Aaron Salazar picture Aaron Salazar · Oct 5, 2010 · Viewed 31.8k times · Source

I am using ASP.NET MVC, MS SQL and IIS. I have a few users that have used Chinese characters in their profile info. However, when I display this information is shows up as æŽå¼·è¯ but they are correct in my database. Currently my UTF for my HTML pages is set to UTF-8. Should I change it to UTF-16? I understand there are a few problems that can come from this but what are my choices?

Thank you,

Aaron

Answer

Yuji picture Yuji · Oct 5, 2010

UTF-8 and UTF-16 encode exactly the same set of characters. It's not that UTF-8 doesn't cover Chinese characters and UTF-16 does. UTF-16 uses uniformly 16 bits to represent a character; while UTF-8 uses 1, 2, 3, up to a max of 4 bytes, depending on the character, so that an ASCII character is represented still as 1 byte.

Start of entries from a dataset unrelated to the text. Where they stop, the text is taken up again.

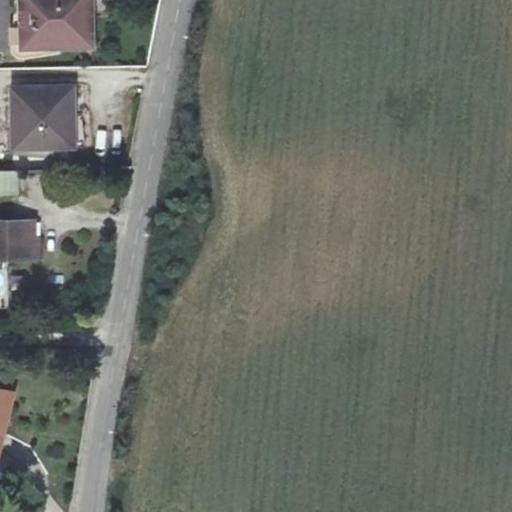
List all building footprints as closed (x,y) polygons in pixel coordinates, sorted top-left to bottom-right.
[(76,51),(76,46),(75,21),(84,21),(83,0),(23,0),(24,52),(76,51)] [(96,21),(84,21),(75,21),(76,46),(97,46),(96,21)] [(72,89),(13,92),(14,150),(66,148),(66,116),(73,115),(72,89)] [(21,169),(0,169),(0,192),(22,192),(21,169)] [(0,260),(40,260),(39,216),(0,216),(0,260)] [(18,391),(0,388),(0,451),(6,453),(18,391)]
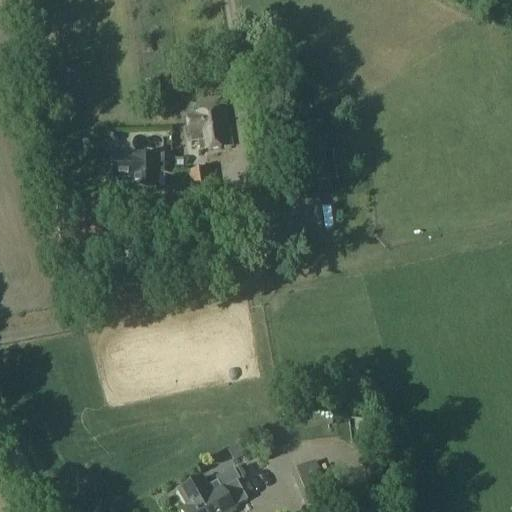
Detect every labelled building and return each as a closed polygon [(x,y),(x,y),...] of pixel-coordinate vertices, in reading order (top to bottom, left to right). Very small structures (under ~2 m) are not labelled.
[(155,82),(144,83),(146,98),(157,96),(155,82)] [(233,147),(227,111),(187,117),(190,137),(191,136),(191,141),(197,140),(199,153),(233,147)] [(336,182),(332,153),(303,157),(308,186),(316,185),(317,192),(330,191),(328,183),(336,182)] [(171,159),(133,158),(112,158),(113,180),(133,180),(133,190),(157,191),(157,189),(162,189),(162,177),(170,177),(171,159)] [(193,211),(215,207),(216,207),(211,170),(187,173),(187,174),(189,194),(191,211),(193,211)] [(189,194),(187,174),(172,176),(174,195),(189,194)] [(307,196),(275,199),(278,240),(279,248),(299,247),(298,239),(310,238),(307,196)] [(215,207),(193,211),(198,244),(220,241),(215,207)] [(138,231),(136,236),(138,240),(142,242),(146,240),(148,235),(146,231),(142,229),(138,231)] [(167,252),(136,241),(135,241),(126,266),(158,277),(167,252)] [(276,245),(259,246),(260,257),(277,256),(276,245)] [(211,267),(211,257),(210,250),(167,253),(168,273),(211,267)] [(158,277),(126,266),(122,277),(131,280),(128,288),(137,291),(140,283),(154,288),(158,277)] [(292,472),(293,475),(308,508),(346,491),(340,478),(323,485),(313,462),(292,472)] [(236,484),(223,491),(218,483),(207,489),(202,480),(180,494),(189,509),(184,511),(231,511),(234,511),(233,509),(247,502),(236,484)] [(253,511),(255,511),(265,509),(256,482),(245,486),(253,511)]
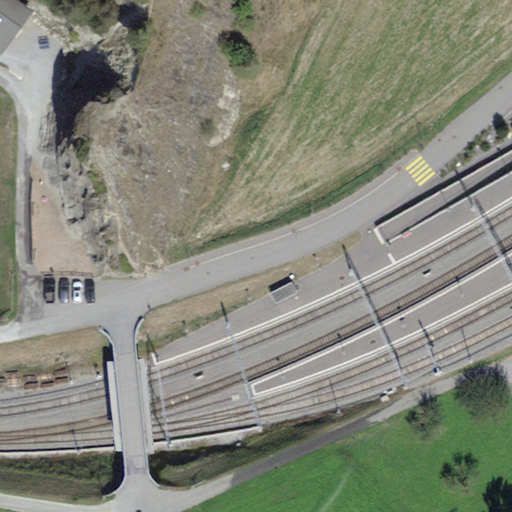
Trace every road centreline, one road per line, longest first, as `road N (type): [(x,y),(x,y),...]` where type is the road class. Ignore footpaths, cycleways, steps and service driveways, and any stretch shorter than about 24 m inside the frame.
road 1 (residential): [(119,304),(362,214),(511,91)]
road 2 (unclassified): [(139,511),(119,304)]
road 3 (track): [(0,494),(127,511)]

Start with this Wikipedia article to get the idea behind it.

So, there's little chance switching to UTF-16 will help you at all. There's a chance it makes things worse, as is discussed in the SO question you linked above. There's a problem somewhere else in your setup, which does not correctly take into account non-ASCII or non-Latin-1 characters. Make sure every part of your setup works in UTF-8.